* SOURCE DATA *
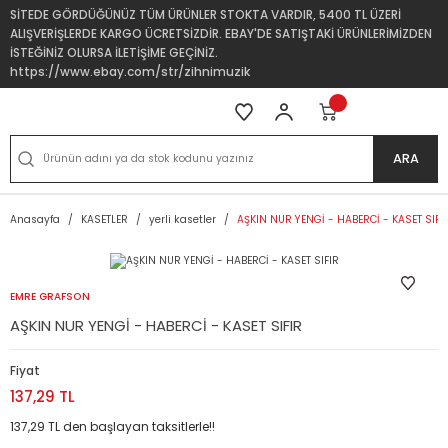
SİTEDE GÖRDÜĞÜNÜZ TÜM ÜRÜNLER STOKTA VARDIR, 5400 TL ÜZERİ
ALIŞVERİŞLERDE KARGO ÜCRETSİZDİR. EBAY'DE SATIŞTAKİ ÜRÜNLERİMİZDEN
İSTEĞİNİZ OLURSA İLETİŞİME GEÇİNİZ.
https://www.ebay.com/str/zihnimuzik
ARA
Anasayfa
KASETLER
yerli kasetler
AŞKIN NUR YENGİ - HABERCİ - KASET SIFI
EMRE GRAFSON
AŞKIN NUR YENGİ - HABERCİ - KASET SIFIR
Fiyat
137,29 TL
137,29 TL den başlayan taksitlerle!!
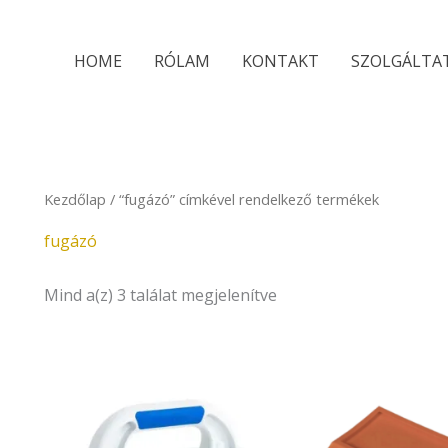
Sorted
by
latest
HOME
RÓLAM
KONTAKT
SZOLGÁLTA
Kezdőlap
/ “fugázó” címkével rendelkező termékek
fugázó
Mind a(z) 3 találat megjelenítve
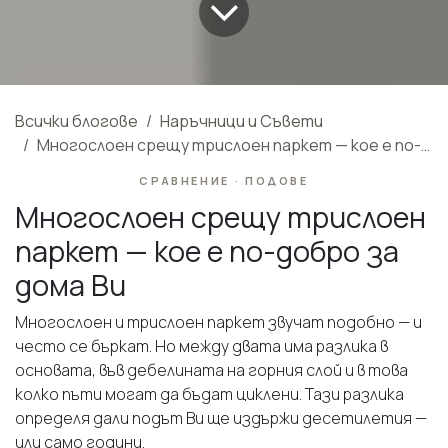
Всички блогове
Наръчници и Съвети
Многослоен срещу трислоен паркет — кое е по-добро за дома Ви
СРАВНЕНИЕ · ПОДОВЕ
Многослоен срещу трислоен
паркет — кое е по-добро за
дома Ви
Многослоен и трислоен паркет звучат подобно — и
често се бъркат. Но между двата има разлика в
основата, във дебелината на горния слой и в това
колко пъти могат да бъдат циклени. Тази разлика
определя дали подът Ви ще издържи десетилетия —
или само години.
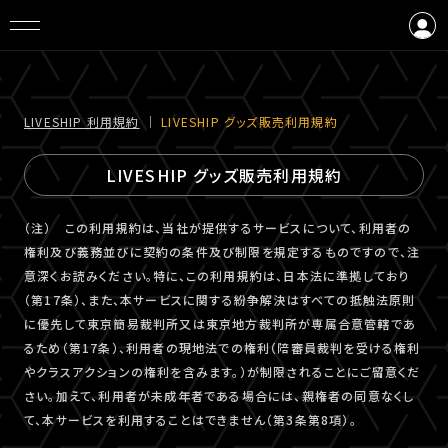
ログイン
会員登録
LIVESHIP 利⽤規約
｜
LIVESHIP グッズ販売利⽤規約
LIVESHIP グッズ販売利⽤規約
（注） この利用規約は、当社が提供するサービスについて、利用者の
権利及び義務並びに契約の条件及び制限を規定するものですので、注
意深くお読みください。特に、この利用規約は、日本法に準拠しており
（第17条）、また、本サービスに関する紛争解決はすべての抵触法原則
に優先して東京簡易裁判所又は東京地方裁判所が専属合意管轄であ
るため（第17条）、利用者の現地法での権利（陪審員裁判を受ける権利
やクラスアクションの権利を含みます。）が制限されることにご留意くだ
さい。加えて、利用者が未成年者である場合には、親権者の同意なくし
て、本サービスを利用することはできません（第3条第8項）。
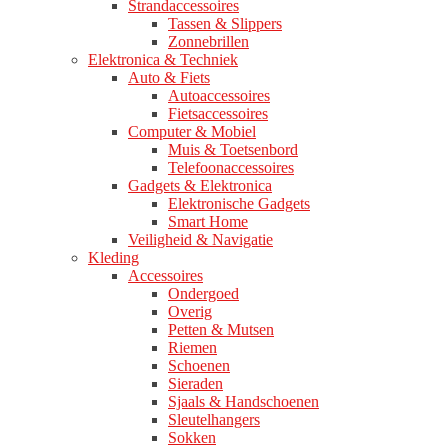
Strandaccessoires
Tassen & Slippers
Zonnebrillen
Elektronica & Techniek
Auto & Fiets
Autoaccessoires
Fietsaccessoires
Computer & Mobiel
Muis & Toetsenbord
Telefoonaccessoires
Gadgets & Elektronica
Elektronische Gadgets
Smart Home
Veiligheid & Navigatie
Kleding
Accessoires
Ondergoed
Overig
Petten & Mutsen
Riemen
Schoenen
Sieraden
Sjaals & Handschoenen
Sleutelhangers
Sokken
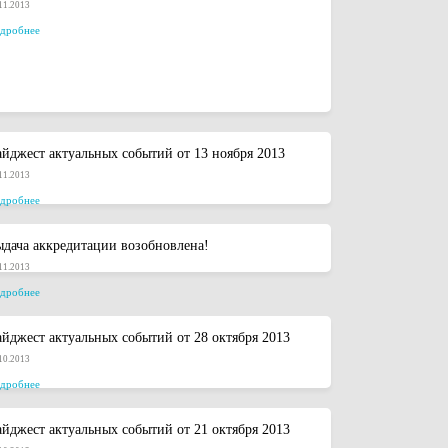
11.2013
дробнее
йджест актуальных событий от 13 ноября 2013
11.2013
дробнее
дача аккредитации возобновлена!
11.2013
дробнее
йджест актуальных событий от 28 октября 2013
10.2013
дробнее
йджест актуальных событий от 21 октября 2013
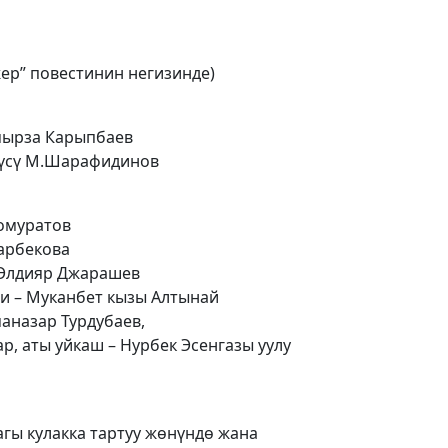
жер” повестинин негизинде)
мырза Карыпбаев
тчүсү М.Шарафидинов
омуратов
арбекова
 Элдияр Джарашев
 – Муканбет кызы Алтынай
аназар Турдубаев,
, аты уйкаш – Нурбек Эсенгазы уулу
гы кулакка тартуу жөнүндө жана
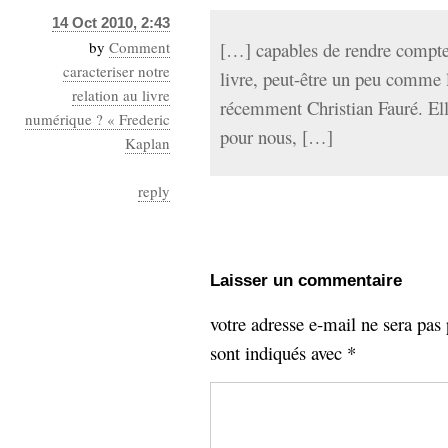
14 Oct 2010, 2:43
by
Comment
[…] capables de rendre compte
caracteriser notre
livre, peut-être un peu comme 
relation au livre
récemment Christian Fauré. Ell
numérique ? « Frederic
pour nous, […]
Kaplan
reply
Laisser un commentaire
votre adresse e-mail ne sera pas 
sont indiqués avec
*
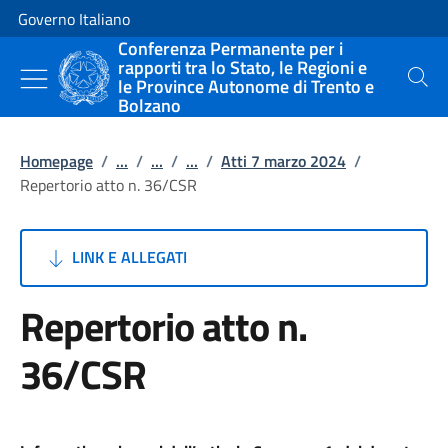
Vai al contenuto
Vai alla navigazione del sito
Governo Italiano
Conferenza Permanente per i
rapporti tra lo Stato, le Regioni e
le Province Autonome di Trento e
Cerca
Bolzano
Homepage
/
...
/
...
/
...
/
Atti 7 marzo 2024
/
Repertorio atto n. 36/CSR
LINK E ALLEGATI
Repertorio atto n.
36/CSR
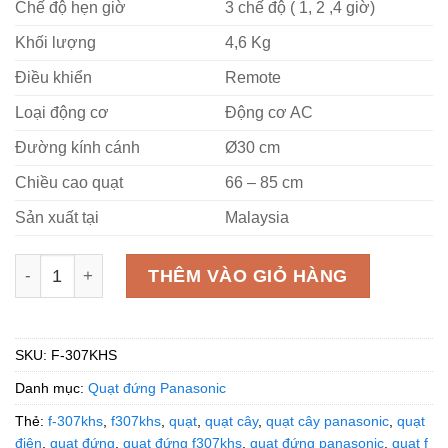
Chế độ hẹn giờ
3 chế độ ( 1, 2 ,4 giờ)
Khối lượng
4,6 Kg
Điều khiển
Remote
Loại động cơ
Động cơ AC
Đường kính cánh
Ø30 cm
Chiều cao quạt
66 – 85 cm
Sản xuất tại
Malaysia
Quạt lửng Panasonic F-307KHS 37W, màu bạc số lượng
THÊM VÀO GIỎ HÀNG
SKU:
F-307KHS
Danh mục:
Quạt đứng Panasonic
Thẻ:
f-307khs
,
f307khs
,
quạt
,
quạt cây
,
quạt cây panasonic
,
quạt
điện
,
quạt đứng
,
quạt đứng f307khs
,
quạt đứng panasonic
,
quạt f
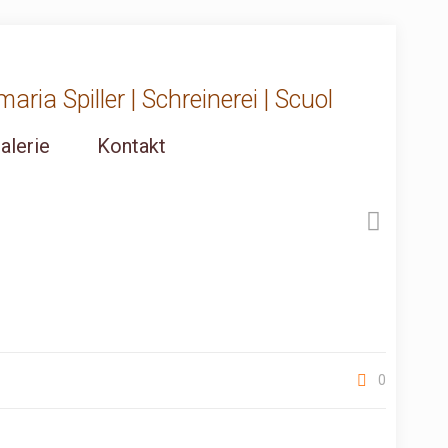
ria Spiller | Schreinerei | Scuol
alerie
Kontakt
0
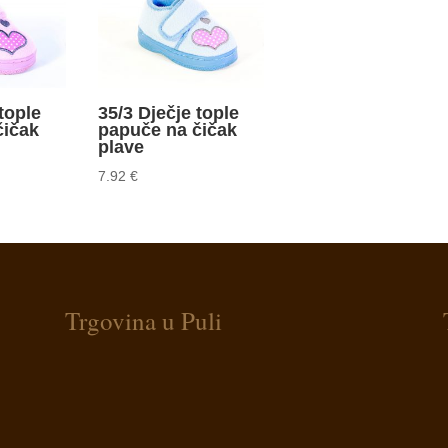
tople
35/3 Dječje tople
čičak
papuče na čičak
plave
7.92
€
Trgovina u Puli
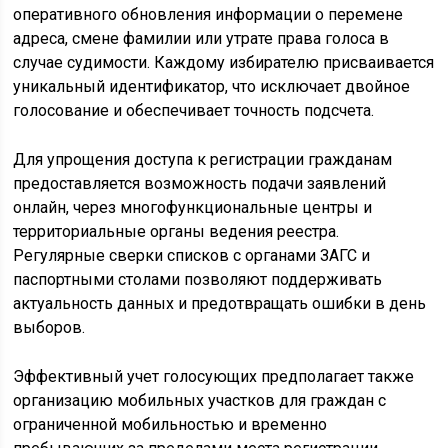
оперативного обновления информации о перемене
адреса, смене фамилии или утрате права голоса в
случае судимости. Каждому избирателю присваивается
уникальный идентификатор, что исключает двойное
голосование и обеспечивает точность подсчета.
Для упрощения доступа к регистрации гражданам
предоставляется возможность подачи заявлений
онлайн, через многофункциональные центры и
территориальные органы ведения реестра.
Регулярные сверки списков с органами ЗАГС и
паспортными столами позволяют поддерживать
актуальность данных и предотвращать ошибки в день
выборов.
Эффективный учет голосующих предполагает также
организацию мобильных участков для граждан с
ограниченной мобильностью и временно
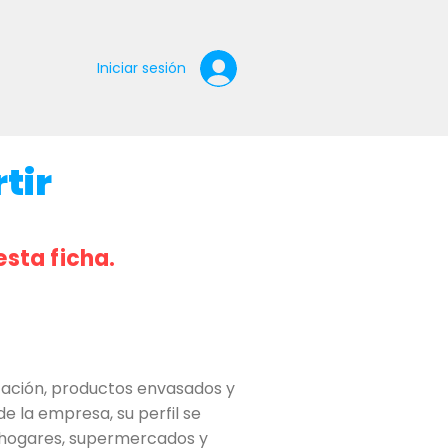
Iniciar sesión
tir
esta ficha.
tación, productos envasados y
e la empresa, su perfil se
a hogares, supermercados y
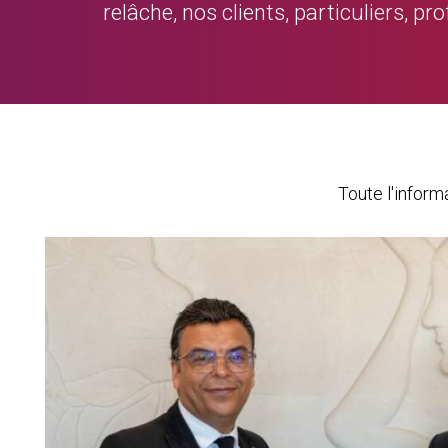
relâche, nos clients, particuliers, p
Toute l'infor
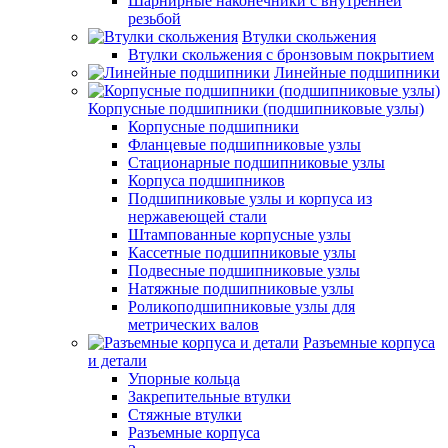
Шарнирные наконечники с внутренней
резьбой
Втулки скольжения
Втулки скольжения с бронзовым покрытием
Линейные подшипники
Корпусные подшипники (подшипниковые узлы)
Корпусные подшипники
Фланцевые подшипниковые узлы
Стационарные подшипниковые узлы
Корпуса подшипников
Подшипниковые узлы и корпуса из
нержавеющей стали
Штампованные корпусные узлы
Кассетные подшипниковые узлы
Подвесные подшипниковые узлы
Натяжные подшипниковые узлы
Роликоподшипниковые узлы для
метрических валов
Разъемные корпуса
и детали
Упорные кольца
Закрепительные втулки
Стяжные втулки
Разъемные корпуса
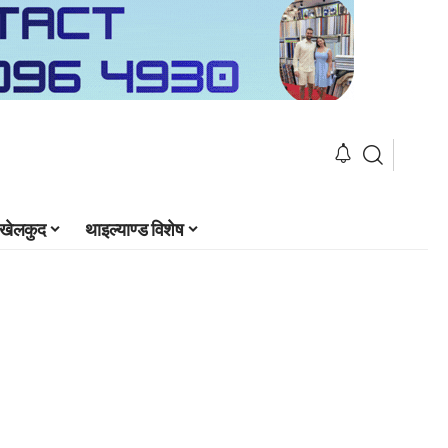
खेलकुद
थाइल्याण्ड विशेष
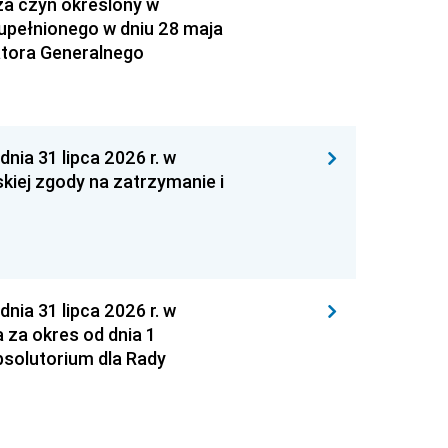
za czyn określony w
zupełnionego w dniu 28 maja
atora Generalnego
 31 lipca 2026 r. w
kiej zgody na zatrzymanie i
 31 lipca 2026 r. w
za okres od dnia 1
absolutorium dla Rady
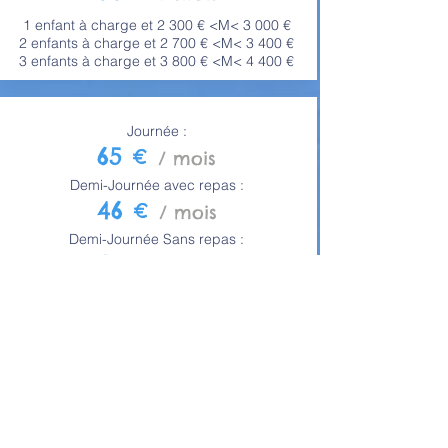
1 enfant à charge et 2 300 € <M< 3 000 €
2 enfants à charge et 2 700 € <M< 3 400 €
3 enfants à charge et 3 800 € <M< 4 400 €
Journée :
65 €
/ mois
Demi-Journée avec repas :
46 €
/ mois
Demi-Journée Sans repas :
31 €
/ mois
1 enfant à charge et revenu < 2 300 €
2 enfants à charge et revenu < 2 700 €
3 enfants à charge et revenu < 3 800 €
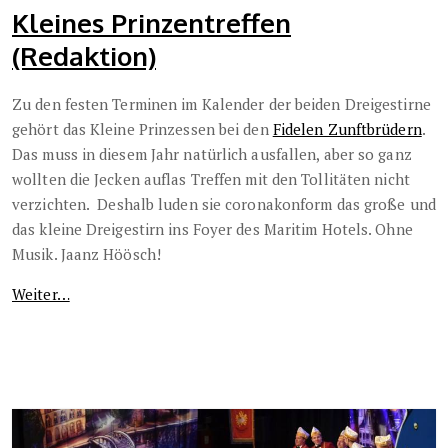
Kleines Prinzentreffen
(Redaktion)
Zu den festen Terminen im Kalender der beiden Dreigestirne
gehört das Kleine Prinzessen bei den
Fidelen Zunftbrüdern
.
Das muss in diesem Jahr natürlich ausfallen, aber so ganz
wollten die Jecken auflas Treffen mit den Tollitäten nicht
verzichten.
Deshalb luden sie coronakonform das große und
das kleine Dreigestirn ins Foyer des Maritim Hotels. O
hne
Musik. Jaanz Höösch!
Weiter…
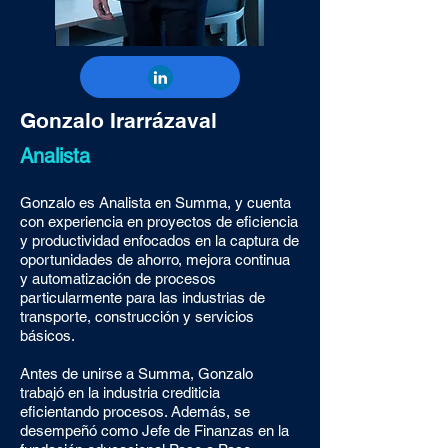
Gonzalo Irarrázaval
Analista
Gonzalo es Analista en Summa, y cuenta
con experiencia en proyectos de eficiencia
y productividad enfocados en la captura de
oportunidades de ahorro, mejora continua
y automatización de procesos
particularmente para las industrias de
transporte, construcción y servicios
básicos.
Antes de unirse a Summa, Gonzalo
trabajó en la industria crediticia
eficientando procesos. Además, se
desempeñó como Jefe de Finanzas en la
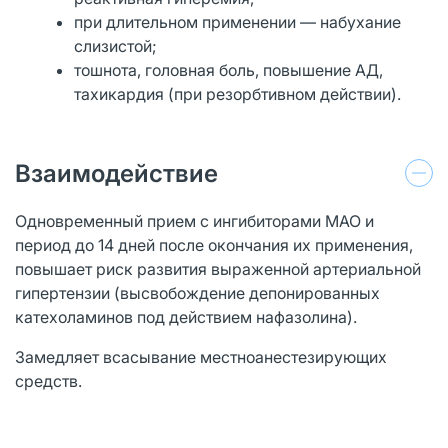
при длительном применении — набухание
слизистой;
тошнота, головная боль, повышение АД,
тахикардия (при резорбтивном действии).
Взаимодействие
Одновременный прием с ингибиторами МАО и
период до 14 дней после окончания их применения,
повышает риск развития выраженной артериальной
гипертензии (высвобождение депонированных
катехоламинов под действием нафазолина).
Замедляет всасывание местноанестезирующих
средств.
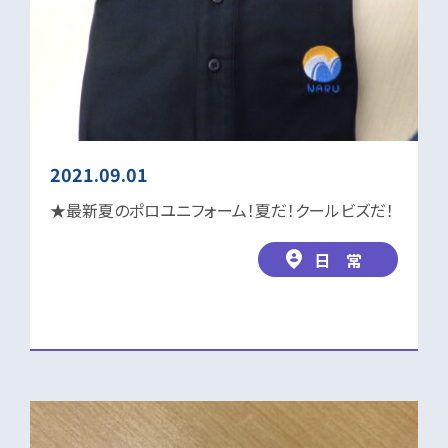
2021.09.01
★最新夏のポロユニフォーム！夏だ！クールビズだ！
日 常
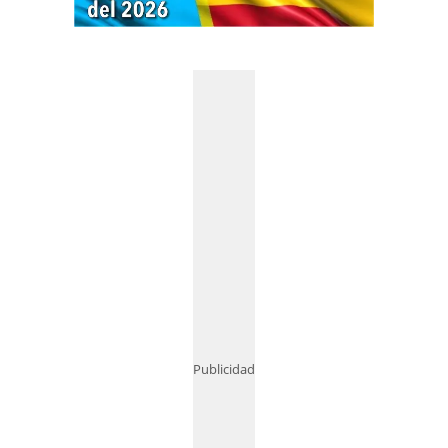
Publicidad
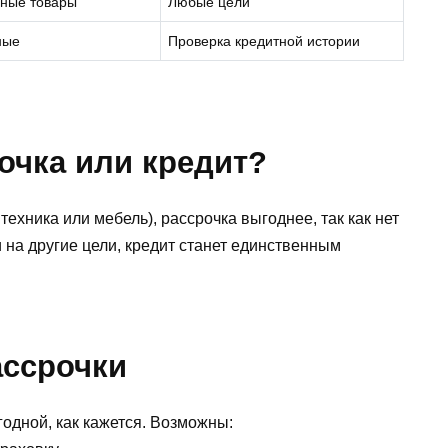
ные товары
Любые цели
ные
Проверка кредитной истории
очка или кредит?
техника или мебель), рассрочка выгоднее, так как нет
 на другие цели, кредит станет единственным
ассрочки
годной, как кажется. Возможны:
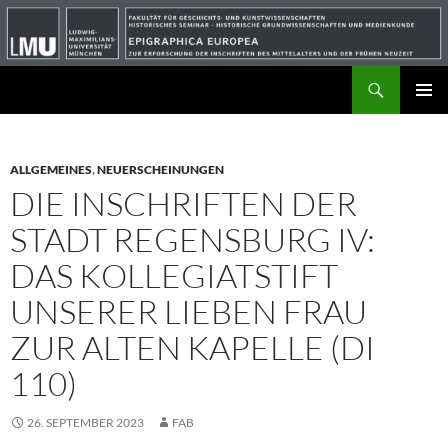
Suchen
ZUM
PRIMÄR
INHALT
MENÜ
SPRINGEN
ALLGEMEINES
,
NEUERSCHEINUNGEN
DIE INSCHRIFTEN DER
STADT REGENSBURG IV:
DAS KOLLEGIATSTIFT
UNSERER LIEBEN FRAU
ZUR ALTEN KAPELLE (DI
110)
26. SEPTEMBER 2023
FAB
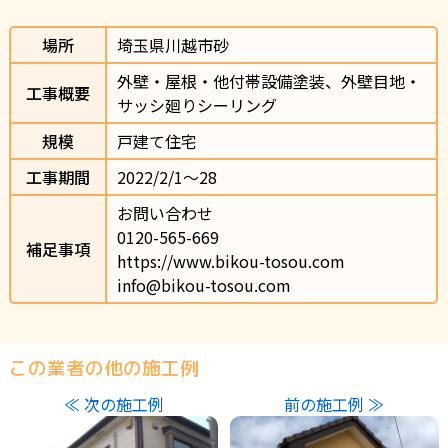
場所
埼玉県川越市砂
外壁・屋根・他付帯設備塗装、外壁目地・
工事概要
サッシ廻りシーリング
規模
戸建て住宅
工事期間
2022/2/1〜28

* WHAT IS EXPECTED *
Please leave out the pictures as you reproduce the lines exactly, from the first line of the entries through the line containing "дача аккредитации возобновлена!".

* REPLY *
SİTEDE GÖRDÜĞÜNÜZ TÜM ÜRÜNLER STOKTA VARDIR, 5400 TL ÜZERİ
ALIŞVERİŞLERDE KARGO ÜCRETSİZDİR. EBAY'DE SATIŞTAKİ ÜRÜNLERİMİZDEN
İSTEĞİNİZ OLURSA İLETİŞİME GEÇİNİZ.
https://www.ebay.com/str/zihnimuzik
ARA
Anasayfa
KASETLER
yerli kasetler
AŞKIN NUR YENGİ - HABERCİ - KASET SIFI
EMRE GRAFSON
AŞKIN NUR YENGİ - HABERCİ - KASET SIFIR
Fiyat
137,29 TL
137,29 TL den başlayan taksitlerle!!
Sorted
by
latest
HOME
RÓLAM
KONTAKT
SZOLGÁLTA
Kezdőlap
/ “fugázó” címkével rendelkező termékek
fugázó
Mind a(z) 3 találat megjelenítve
Всички блогове
Наръчници и Съвети
Многослоен срещу трислоен паркет — кое е по-добро за дома Ви
СРАВНЕНИЕ · ПОДОВЕ
Многослоен срещу трислоен
паркет — кое е по-добро за
дома Ви
Многослоен и трислоен паркет звучат подобно — и
често се бъркат. Но между двата има разлика в
основата, във дебелината на горния слой и в това
колко пъти могат да бъдат циклени. Тази разлика
определя дали подът Ви ще издържи десетилетия —
или само години.
ログイン
会員登録
LIVESHIP 利⽤規約
｜
LIVESHIP グッズ販売利⽤規約
LIVESHIP グッズ販売利⽤規約
（注） この利用規約は、当社が提供するサービスについて、利用者の
権利及び義務並びに契約の条件及び制限を規定するものですので、注
意深くお読みください。特に、この利用規約は、日本法に準拠しており
（第17条）、また、本サービスに関する紛争解決はすべての抵触法原則
に優先して東京簡易裁判所又は東京地方裁判所が専属合意管轄であ
るため（第17条）、利用者の現地法での権利（陪審員裁判を受ける権利
やクラスアクションの権利を含みます。）が制限されることにご留意くだ
さい。加えて、利用者が未成年者である場合には、親権者の同意なくし
て、本サービスを利用することはできません（第3条第8項）。
Strandaccessoires
Tassen & Slippers
Zonnebrillen
Elektronica & Techniek
Auto & Fiets
Autoaccessoires
Fietsaccessoires
Computer & Mobiel
Muis & Toetsenbord
Telefoonaccessoires
Gadgets & Elektronica
Elektronische Gadgets
Smart Home
Veiligheid & Navigatie
Kleding
Accessoires
Ondergoed
Overig
Petten & Mutsen
Riemen
Schoenen
Sieraden
Sjaals & Handschoenen
Sleutelhangers
Sokken
11.2013
дробнее
йджест актуальных событий от 13 ноября 2013
11.2013
дробнее
дача аккредитации возобновлена!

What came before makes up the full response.